START
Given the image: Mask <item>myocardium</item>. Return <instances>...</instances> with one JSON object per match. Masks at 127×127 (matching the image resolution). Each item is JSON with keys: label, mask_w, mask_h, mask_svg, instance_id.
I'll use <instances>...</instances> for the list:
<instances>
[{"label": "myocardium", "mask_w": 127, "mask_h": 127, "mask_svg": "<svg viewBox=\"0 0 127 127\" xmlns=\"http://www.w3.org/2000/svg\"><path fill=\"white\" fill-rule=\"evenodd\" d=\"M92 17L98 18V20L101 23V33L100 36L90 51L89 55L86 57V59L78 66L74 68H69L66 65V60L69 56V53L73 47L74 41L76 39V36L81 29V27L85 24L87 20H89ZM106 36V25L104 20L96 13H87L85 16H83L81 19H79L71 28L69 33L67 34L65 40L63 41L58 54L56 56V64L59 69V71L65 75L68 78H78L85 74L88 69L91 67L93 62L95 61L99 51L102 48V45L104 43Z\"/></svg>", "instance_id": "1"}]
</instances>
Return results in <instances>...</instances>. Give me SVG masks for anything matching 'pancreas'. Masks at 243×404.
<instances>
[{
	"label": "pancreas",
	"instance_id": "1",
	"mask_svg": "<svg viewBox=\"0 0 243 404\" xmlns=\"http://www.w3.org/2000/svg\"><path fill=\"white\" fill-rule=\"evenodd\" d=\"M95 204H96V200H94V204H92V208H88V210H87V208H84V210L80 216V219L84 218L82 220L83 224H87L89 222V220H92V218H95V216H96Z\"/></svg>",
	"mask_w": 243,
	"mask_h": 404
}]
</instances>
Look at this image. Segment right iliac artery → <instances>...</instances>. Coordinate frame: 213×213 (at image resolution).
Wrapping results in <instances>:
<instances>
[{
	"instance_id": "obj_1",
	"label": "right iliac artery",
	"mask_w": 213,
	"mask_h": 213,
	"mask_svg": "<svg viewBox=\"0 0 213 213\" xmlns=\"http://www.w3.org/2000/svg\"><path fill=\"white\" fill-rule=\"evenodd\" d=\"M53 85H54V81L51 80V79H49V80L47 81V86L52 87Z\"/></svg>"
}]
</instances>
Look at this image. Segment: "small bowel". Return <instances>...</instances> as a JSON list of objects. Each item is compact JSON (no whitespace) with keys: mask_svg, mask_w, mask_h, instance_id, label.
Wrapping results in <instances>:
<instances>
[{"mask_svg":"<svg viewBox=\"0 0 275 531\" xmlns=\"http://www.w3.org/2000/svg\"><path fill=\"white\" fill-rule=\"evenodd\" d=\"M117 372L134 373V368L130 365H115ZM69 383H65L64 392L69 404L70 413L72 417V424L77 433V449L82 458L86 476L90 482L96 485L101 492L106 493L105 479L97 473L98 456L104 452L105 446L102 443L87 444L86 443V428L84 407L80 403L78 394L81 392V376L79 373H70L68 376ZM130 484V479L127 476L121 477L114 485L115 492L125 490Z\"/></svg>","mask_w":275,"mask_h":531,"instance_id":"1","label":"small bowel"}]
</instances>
END
Copy the lines of the records word for word, from the line with "Return results in" up to and including the last line of the records.

Return results in <instances>...</instances>. Give me SVG masks for anything matching 'pancreas'. Masks at 243×404.
<instances>
[{
	"label": "pancreas",
	"instance_id": "1",
	"mask_svg": "<svg viewBox=\"0 0 243 404\" xmlns=\"http://www.w3.org/2000/svg\"><path fill=\"white\" fill-rule=\"evenodd\" d=\"M95 204H96V200H94V204H92V208H88V210H87V208H84V210L80 216V219L84 218L82 220L83 224H87L89 222V220H92V218H95V216H96Z\"/></svg>",
	"mask_w": 243,
	"mask_h": 404
}]
</instances>
Look at this image. Segment right iliac artery → <instances>...</instances>. Coordinate frame: 213×213 (at image resolution).
Wrapping results in <instances>:
<instances>
[{
	"instance_id": "obj_1",
	"label": "right iliac artery",
	"mask_w": 213,
	"mask_h": 213,
	"mask_svg": "<svg viewBox=\"0 0 213 213\" xmlns=\"http://www.w3.org/2000/svg\"><path fill=\"white\" fill-rule=\"evenodd\" d=\"M53 85H54V81L51 80V79H49V80L47 81V86L52 87Z\"/></svg>"
}]
</instances>
Look at this image. Segment: "small bowel". Return <instances>...</instances> as a JSON list of objects. Each item is compact JSON (no whitespace) with keys: mask_svg, mask_w, mask_h, instance_id, label.
Wrapping results in <instances>:
<instances>
[{"mask_svg":"<svg viewBox=\"0 0 275 531\" xmlns=\"http://www.w3.org/2000/svg\"><path fill=\"white\" fill-rule=\"evenodd\" d=\"M117 372L134 373V368L130 365H115ZM69 383H65L64 392L69 404L70 413L72 417V424L77 433V449L82 458L86 476L90 482L96 485L101 492L106 493L105 479L97 473L98 456L104 452L105 446L102 443L87 444L86 443V428L84 407L80 403L78 394L81 392V376L79 373H70L68 376ZM130 484V479L127 476L121 477L114 485L115 492L125 490Z\"/></svg>","mask_w":275,"mask_h":531,"instance_id":"1","label":"small bowel"}]
</instances>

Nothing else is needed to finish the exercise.